**Records supplied:**
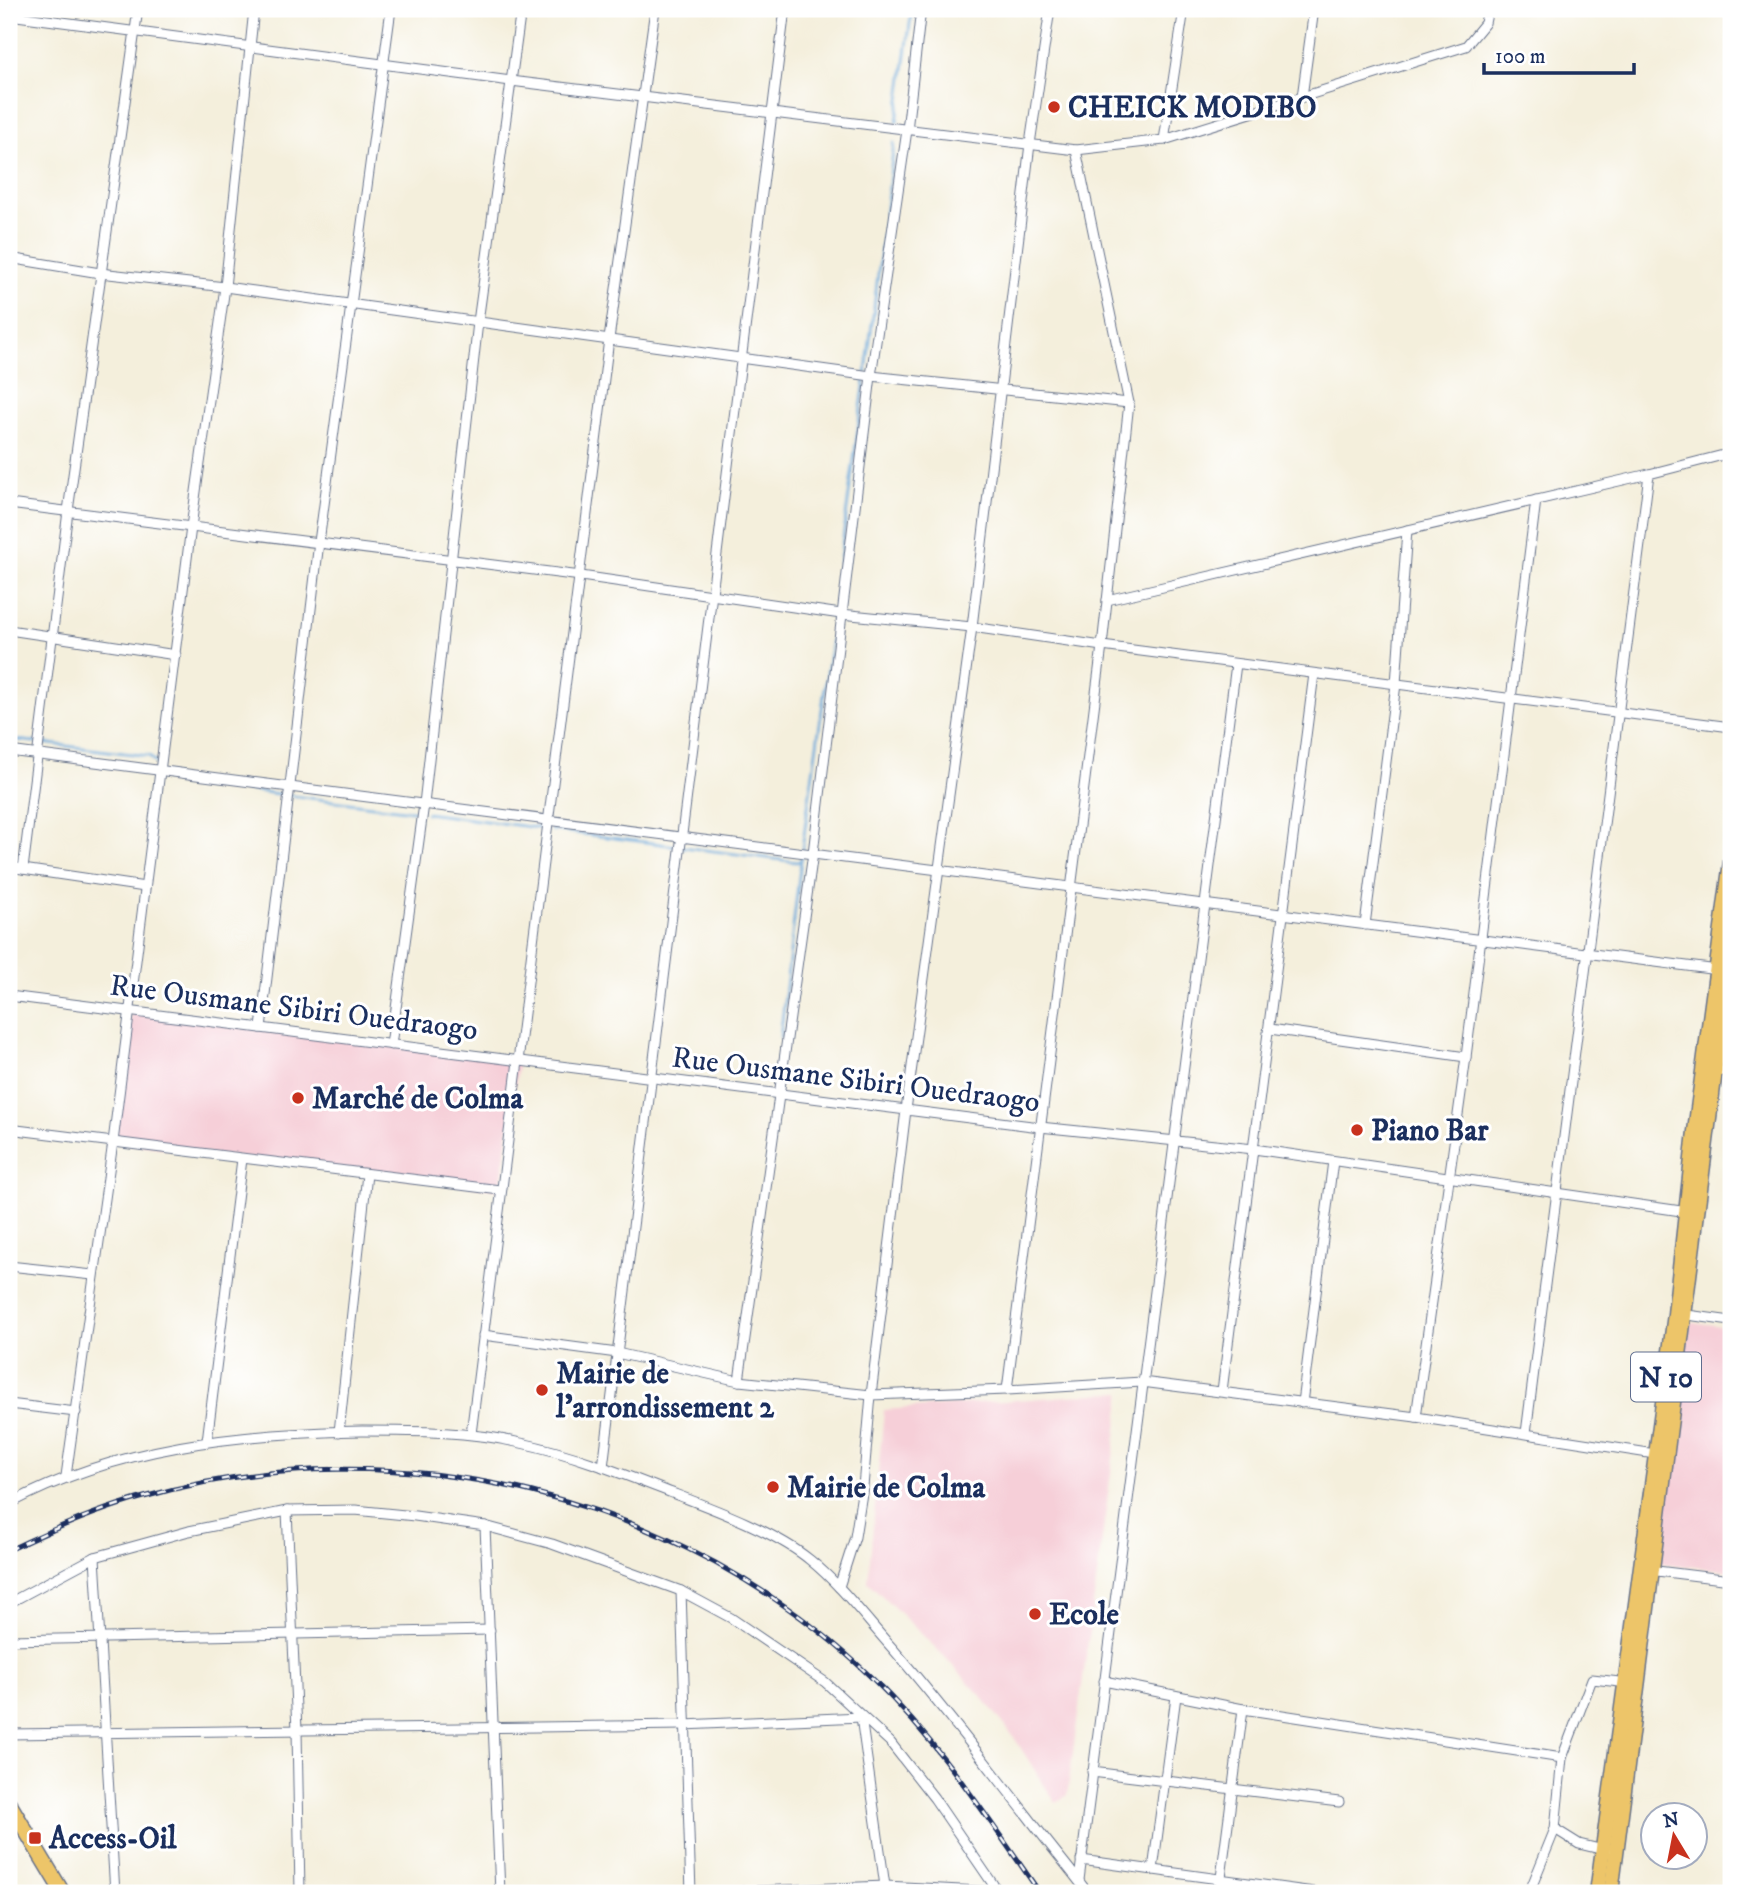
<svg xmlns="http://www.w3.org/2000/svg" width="1740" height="1902" viewBox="0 0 1740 1902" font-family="'IM FELL DW Pica',serif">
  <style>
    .built { fill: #f6cfd8 }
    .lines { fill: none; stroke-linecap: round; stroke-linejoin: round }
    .stream { stroke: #68a8db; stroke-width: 2.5 }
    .street-casing { stroke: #67728a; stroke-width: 11 }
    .primary-casing { stroke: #67728a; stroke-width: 17 }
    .street { stroke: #fff; stroke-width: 9 }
    .primary { stroke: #edc569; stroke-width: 14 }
    .rail-casing { stroke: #1b2f5e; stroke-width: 5 }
    .rail { stroke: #fff; stroke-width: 2.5; stroke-dasharray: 8; stroke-linecap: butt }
    .poi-dot { fill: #c8321e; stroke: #fff; stroke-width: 2.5 }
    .labels { text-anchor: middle; stroke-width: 6; stroke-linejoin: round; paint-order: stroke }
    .shield { fill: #fff; stroke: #5f6d8e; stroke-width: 2 }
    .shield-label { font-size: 28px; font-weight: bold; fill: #1b2f5e }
    .poi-label { font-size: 30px; font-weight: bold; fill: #1b2f5e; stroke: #fff; text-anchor: start }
    .street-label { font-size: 30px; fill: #1b2f5e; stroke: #fff }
  </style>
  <rect width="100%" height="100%" fill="#fff"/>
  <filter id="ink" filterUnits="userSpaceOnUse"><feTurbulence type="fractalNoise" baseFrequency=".0143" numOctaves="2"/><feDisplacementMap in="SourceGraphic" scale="14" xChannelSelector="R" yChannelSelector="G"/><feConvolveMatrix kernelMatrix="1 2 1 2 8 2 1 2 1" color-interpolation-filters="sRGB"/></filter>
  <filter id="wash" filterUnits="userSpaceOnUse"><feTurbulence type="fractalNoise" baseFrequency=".00686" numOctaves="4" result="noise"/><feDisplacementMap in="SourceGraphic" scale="28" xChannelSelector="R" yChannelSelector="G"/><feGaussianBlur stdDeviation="1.57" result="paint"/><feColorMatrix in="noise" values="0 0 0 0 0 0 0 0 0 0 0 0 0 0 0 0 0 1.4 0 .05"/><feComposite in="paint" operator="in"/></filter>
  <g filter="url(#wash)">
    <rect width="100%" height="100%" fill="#f4efdc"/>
    <g class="built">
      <path d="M131,1012L519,1060L500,1190L113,1142Z"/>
      <path d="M1689,1322L1731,1327V1571L1658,1563Z"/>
      <path d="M1122,1392L1067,1796L1055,1802L1013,1736L983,1698L945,1657L868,1582L884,1410Z"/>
    </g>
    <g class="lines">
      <g class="stream">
        <path d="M897,122L912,9"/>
        <path d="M866,373L894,143"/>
        <path d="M9,739L149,756L158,765"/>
        <path d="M168,774L175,781L420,812"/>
        <path d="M426,813L545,829"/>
        <path d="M551,830L676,846"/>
        <path d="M683,847L797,862L801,860"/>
        <path d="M780,1038L803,842L834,625L839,567L865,379"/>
      </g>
    </g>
  </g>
  <g filter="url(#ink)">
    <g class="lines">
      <g class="street-casing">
        <g id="street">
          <path d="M9,15L511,81L1076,150L1164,140L1184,9"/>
          <path d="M9,41L13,9"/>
          <path d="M1302,97L1314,9"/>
          <path d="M1164,140L1466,46L1485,23L1488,9"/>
          <path d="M9,258L100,273L225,287L871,376L1129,403"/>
          <path d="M9,504L581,576L841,614L972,627L1102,646L1731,727"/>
          <path d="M1107,600L1649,474L1731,453"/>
          <path d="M9,630L176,655"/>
          <path d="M9,751L1718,970"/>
          <path d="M9,867L145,887"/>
          <path d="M23,869L68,511L138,9"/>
          <path d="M1365,925L1396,684L1407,530"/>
          <path d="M9,996L1040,1127L1254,1149L1688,1212"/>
          <path d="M261,1028L319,542L391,9"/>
          <path d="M1270,1029L1466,1057"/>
          <path d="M391,1045L424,804L478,322L521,9"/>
          <path d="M1712,1070L1731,1072"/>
          <path d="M9,1129L500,1190"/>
          <path d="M9,1266L93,1275"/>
          <path d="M1680,1314L1731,1321"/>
          <path d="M483,1335L617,1353L739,1381L871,1395L1007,1390L1142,1382L1416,1417L1655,1454"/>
          <path d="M739,1381L813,853L871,376L907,130L921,9"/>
          <path d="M1007,1390L1102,646L1129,403L1076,150"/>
          <path d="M1222,1391L1314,674"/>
          <path d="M1302,1403L1333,1161"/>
          <path d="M9,1404L76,1412"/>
          <path d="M1416,1417L1466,1057L1536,500"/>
          <path d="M339,1432L367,1174"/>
          <path d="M1526,1433L1649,474"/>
          <path d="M471,1434L609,339L655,9"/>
          <path d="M207,1441L242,1159"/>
          <path d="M603,1467L785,9"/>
          <path d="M66,1476L113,1142L191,527L225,287L254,9"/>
          <path d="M9,1504C117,1446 241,1433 362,1431C416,1431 468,1431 521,1443C573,1454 623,1474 672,1493C714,1509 776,1532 810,1560C841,1585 866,1619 893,1649C940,1703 984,1761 1029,1818C1048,1843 1069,1868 1088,1893"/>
          <path d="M287,1511L297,1730L300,1893"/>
          <path d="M485,1526L500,1893"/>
          <path d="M95,1557L115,1893"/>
          <path d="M1649,1570L1731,1580"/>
          <path d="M839,1587L855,1537L863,1487L871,1395L906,1110L972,627L1030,144L1050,9"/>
          <path d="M681,1591L691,1893"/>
          <path d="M9,1603L95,1557L189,1531L287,1511L355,1510L415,1516L485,1526L552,1544L681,1591L731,1618L825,1682L890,1742L934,1798L999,1893"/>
          <path d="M9,1640L490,1630"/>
          <path d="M1104,1681L1243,1709L1562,1758L1592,1679L1629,1683"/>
          <path d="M9,1734L684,1725L861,1717L886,1893"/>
          <path d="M1092,1772L1339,1802"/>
          <path d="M1555,1829L1579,1844L1608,1851"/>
          <path d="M1081,1860L1321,1893"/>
          <path d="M1153,1870L1176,1696"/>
          <path d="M1079,1880L1236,664"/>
          <path d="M697,1893L886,1886L998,1892"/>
          <path d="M1219,1893L1243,1709"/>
          <path d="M1529,1893L1555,1829L1562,1758"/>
        </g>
      </g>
      <g class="primary-casing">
        <g id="primary">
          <path d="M9,1803L63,1893"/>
          <path d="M1597,1893L1675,1314L1695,1131L1731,861"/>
          <path d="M1611,1893L1731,944"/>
        </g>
      </g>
      <use href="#street" class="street"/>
      <use href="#primary" class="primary"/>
      <g class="rail-casing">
        <path id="rail" d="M9,1550C53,1529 97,1510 144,1497C397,1425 684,1495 873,1679C939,1743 988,1818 1040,1893"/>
      </g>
      <use href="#rail" class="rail"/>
    </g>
  </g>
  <g class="poi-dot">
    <circle cx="1054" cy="107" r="7"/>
    <circle cx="298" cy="1098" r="7"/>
    <circle cx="1357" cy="1130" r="7"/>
    <circle cx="542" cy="1390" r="7"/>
    <circle cx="773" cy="1487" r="7"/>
    <circle cx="1035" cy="1614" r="7"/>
    <rect x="28" y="1831" width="14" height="14" rx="3.5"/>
  </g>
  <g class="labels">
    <rect class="shield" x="1631" y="1352.5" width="70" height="49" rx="5"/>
    <g class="shield-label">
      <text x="1666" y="1387">N 10</text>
    </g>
    <g class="poi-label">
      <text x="1068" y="117">CHEICK MODIBO</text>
      <text x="312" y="1108">Marché de Colma</text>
      <text x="1371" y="1140">Piano Bar</text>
      <text x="556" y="1383">Mairie de<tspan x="556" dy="34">l'arrondissement 2</tspan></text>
      <text x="787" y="1497">Mairie de Colma</text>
      <text x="1049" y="1624">Ecole</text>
      <text x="49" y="1848">Access-Oil</text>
    </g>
    <g class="street-label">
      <text transform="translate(294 1007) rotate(7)" y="10">Rue Ousmane Sibiri Ouedraogo</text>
      <text transform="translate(856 1079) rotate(7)" y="10">Rue Ousmane Sibiri Ouedraogo</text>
    </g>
  </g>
  <rect width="1740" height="1902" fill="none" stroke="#fff" stroke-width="35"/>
  <g transform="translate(1674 1836) rotate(350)"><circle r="33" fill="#ffffff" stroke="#a4acbf" stroke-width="2"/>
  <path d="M0-5L12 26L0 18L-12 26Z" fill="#c8321e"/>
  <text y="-10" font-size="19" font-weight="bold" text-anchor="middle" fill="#1b2f5e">N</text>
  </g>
  <path d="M1484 63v10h150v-10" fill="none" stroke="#1b2f5e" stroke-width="3.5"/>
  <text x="1495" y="63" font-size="21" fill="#1b2f5e" stroke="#ffffff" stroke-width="5" paint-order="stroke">100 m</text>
</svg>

**Work instructions:** Lines containing the word "type": copy every one of them from the records above.

**Output of the exercise:**
  <filter id="ink" filterUnits="userSpaceOnUse"><feTurbulence type="fractalNoise" baseFrequency=".0143" numOctaves="2"/><feDisplacementMap in="SourceGraphic" scale="14" xChannelSelector="R" yChannelSelector="G"/><feConvolveMatrix kernelMatrix="1 2 1 2 8 2 1 2 1" color-interpolation-filters="sRGB"/></filter>
  <filter id="wash" filterUnits="userSpaceOnUse"><feTurbulence type="fractalNoise" baseFrequency=".00686" numOctaves="4" result="noise"/><feDisplacementMap in="SourceGraphic" scale="28" xChannelSelector="R" yChannelSelector="G"/><feGaussianBlur stdDeviation="1.57" result="paint"/><feColorMatrix in="noise" values="0 0 0 0 0 0 0 0 0 0 0 0 0 0 0 0 0 1.4 0 .05"/><feComposite in="paint" operator="in"/></filter>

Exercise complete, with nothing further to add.